Lastly, Pakistan’s economy is set to rebound, with a projected GDP growth of 2.1% in fiscal year 2024, rising to 4.8% in 2025, per Bloomberg. Factors like IMF loans, eased supply bottlenecks, and rate cuts contribute to the recovery. However, challenges like high taxes, energy costs, debt servicing, and possible disruptions to IMF aid or elections remain. Pakistan needs to continue its efforts to address these challenges and to pursue its economic goals and vision. I hope this explanation has been helpful and informative for you. 

However, it is a short-term breather. Pakistan must reform its governance to ensure a functional economy. Developing the various sectors of the economy is crucial for Pakistan to achieve its economic goals and vision, as well as to improve the living standards and the welfare of its people. According to the World Bank, Pakistan has important strategic endowments and development potential, but it also faces several challenges and risks, such as the COVID-19 pandemic, the macroeconomic imbalances, the structural reforms, the debt burden, the energy crisis, the poverty, and the inequality. Therefore, Pakistan needs to adopt and implement effective and efficient legislation, delegated legislation, policy framework, deregulation and other administrative measures to support and stimulate the growth and development of the agriculture, industry, services, manufacturing and other developmental sectors. Legislation refers to the laws and regulations enacted by the parliament and the government to provide the legal basis and the guidance for the economic activities and the interventions. Delegated legislation refers to the rules and orders issued by the executive authorities or the agencies under the authority of the parliament and the government to supplement and implement the legislation.

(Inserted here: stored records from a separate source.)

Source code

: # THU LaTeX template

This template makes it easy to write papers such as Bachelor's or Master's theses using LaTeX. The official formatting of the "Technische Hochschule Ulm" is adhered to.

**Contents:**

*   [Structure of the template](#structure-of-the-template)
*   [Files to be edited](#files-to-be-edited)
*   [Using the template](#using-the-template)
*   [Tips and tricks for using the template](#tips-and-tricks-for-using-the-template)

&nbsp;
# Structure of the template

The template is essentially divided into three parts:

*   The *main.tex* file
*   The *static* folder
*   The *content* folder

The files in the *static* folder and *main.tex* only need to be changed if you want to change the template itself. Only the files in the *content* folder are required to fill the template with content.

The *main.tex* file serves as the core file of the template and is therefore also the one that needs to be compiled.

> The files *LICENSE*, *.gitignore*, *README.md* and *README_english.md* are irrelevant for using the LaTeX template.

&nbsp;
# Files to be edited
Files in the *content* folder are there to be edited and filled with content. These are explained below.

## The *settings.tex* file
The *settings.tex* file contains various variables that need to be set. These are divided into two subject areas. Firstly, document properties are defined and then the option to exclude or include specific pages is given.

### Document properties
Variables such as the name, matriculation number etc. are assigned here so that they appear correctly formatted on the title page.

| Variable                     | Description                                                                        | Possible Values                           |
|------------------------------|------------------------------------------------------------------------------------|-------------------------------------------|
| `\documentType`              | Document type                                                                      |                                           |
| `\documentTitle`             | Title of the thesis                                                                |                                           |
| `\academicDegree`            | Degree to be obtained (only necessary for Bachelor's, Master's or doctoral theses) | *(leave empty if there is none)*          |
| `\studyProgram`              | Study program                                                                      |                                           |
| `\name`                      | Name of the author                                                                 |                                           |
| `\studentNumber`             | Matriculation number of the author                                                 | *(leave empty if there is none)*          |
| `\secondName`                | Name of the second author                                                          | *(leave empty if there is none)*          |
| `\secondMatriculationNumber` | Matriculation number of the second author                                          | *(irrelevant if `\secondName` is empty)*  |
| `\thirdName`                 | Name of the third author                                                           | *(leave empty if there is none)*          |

Policy framework refers to the set of goals, principles, and strategies that guide the economic decision-making and the actions of the public and the private actors. Deregulation refers to the removal or the reduction of the unnecessary or the excessive regulations that may hinder or distort the economic performance and the competition. Other administrative measures refer to the various actions and initiatives taken by the public and the private actors to facilitate and coordinate the economic operations and the transactions. These measures may include the provision of information, incentives, subsidies, infrastructure, security, dispute resolution, and quality control.

By applying these measures, Pakistan can create a conducive and enabling environment for the economic sectors to flourish and to contribute to the GDP, the employment, the exports, the innovation, and the social development of the country.